The Treasury Department’s Troubled Asset Relief Program was funded by $700 billion in public money. But that number was dwarfed by the Federal Reserve’s secret (now public) lending program during the financial crisis.

Through the Freedom of Information Act and litigation, Bloomberg obtained data that show the Fed lent $1.2 trillion in public money to financial institutions from August 2007 to April 2010. The Fed held a veil over the program because disclosing the numbers would “stigmatize” banks and impact stock prices.

And the numbers are nothing to scoff at. Morgan Stanley borrowed the most with a peak loan of $107.3 billion. That peak was reached on September 29, 2008… that very same day the firm issued a press release indicating that it had “strong capital and liquidity positions”. But what’s striking here is that the total borrowed amounts to almost three times the bank’s total profits over the past decade, according to Bloomberg.

Citigroup borrowed $99.5 billion.
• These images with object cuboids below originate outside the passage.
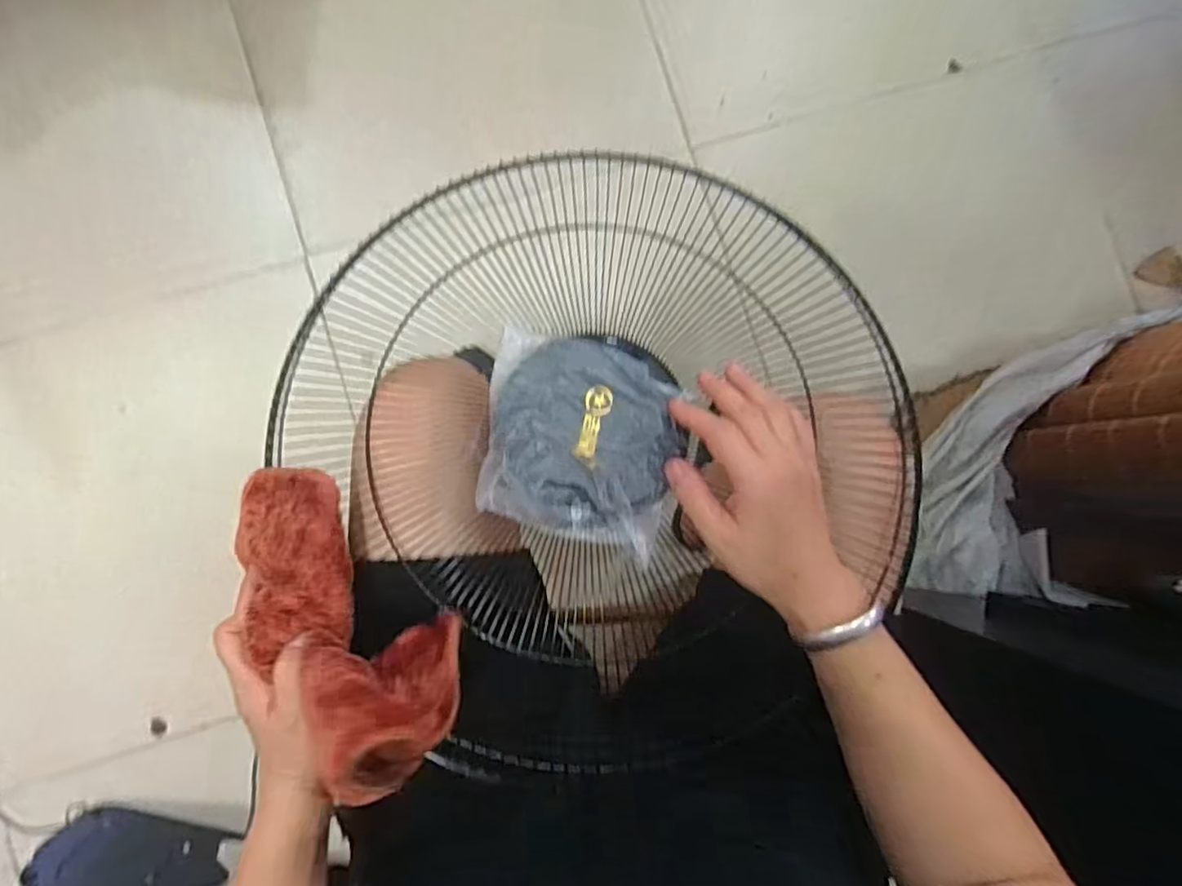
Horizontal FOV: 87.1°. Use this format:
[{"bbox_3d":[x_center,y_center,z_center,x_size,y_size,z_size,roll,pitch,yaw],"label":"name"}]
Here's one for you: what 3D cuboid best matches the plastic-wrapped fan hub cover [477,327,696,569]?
[{"bbox_3d":[-0.008,-0.004,0.398,0.125,0.036,0.120,15,87,-3],"label":"plastic-wrapped fan hub cover"}]

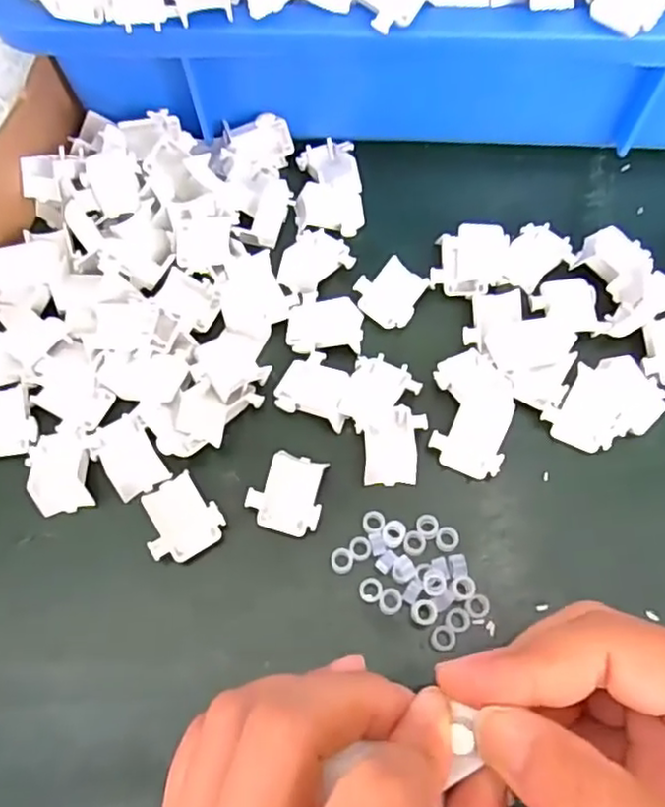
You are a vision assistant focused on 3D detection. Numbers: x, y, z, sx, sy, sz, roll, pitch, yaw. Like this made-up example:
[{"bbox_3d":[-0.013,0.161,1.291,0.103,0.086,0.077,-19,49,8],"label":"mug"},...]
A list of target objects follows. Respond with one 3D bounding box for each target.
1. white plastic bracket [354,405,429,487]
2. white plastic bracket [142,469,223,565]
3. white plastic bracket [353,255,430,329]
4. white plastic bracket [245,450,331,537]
[{"bbox_3d":[0.026,0.018,0.269,0.028,0.006,0.032,-3,66,-1],"label":"white plastic bracket"},{"bbox_3d":[-0.060,0.046,0.256,0.029,0.009,0.030,-28,69,-11],"label":"white plastic bracket"},{"bbox_3d":[0.027,-0.052,0.296,0.029,0.007,0.029,40,72,16],"label":"white plastic bracket"},{"bbox_3d":[-0.018,0.036,0.260,0.029,0.007,0.031,12,67,6],"label":"white plastic bracket"}]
At one point the firm was simultaneously taking loans from six Fed programs. Those programs sustained the firm for a long time: from August 2007 to April 2010 the firm had an average daily balance of $20 billion. And the totaled borrowed equaled more than double the Department of Educations total budget for 2011.

Bank of America borrowed $91.4 billion. Goldman Sachs borrowed $69 billion. And it wasn’t only American banks. Nearly half of the top 30 borrowers were European.
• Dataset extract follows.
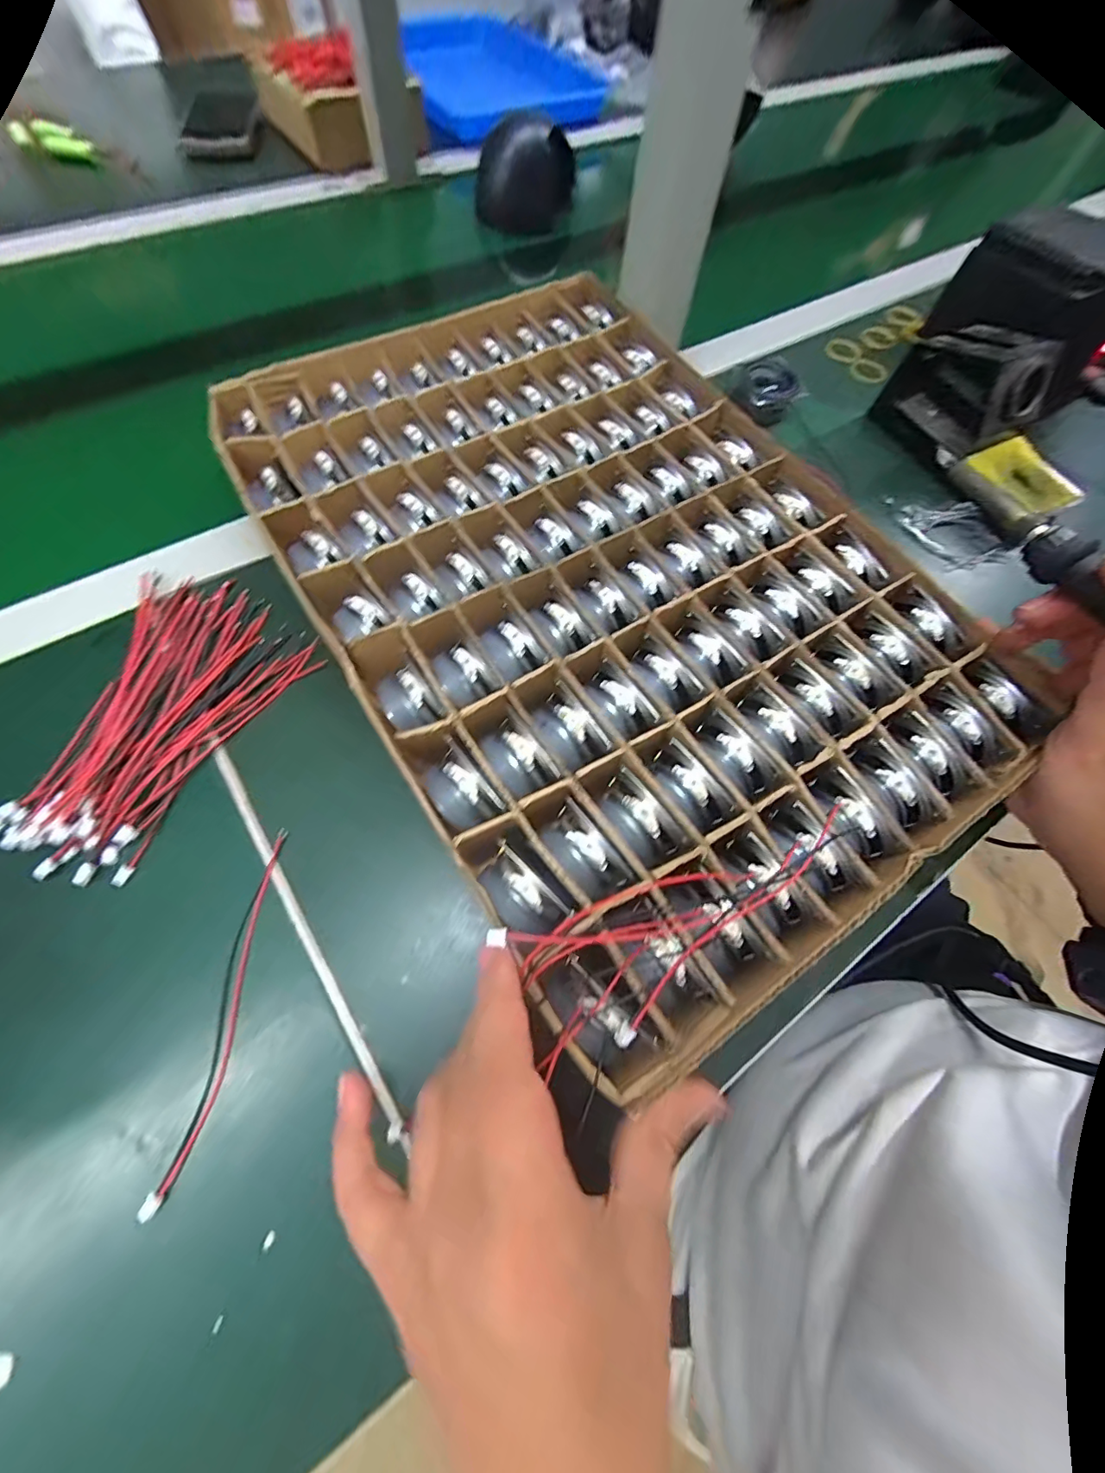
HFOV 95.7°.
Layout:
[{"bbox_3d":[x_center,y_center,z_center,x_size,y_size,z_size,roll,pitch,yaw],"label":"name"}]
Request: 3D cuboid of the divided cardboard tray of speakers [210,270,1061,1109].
[{"bbox_3d":[0.014,-0.097,0.284,0.324,0.043,0.441,-30,68,-15],"label":"divided cardboard tray of speakers"}]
But to really put the lending in perspective, that $1.2 trillion is about equal to the total owed on 6.5 delinquent and foreclosed mortgages in the U.S, according to Bloomberg. And when the borrowing peaked in 2008, it was almost three times the federal budget deficit for that year. And to give you a visual, that $1.2 trillion, if denominated in $1 bills, would fill 539 Olympic-sized swimming pools.

Perspectives and visuals aside, the problem is the risk that was taken with public money. The Fed reduced its standards for collateral on the loans. Normally collateral would consist of the highest credit quality bonds, such as Treasuries. But during the financial crisis those standards were reduced to junk bonds…even shares of stock. The bottom line is the Fed was willing to lend against just about anything.

As bad as all of this sounds, it turned out in the end. The Fed didn’t experience any losses, and made $13 billion in interest payments. But that doesn’t erase the fact that risks were taken behind closed doors with taxpayers money. To put it simply, “Resolving the financial crisis is one of those events in which justice and success do not occur together”, according to New York Times columnist Floyd Norris.

The bottom line: U.S. bank stocks didn’t need the veil lifted on the Fed’s lending to hit their stock prices…the market already took care of that. Financials have been lagging other sectors for the past year, down -18.8% year-to-date. And looking at a proxy, Financials Select Sector SPDR, the space has been a long-term sell since late June.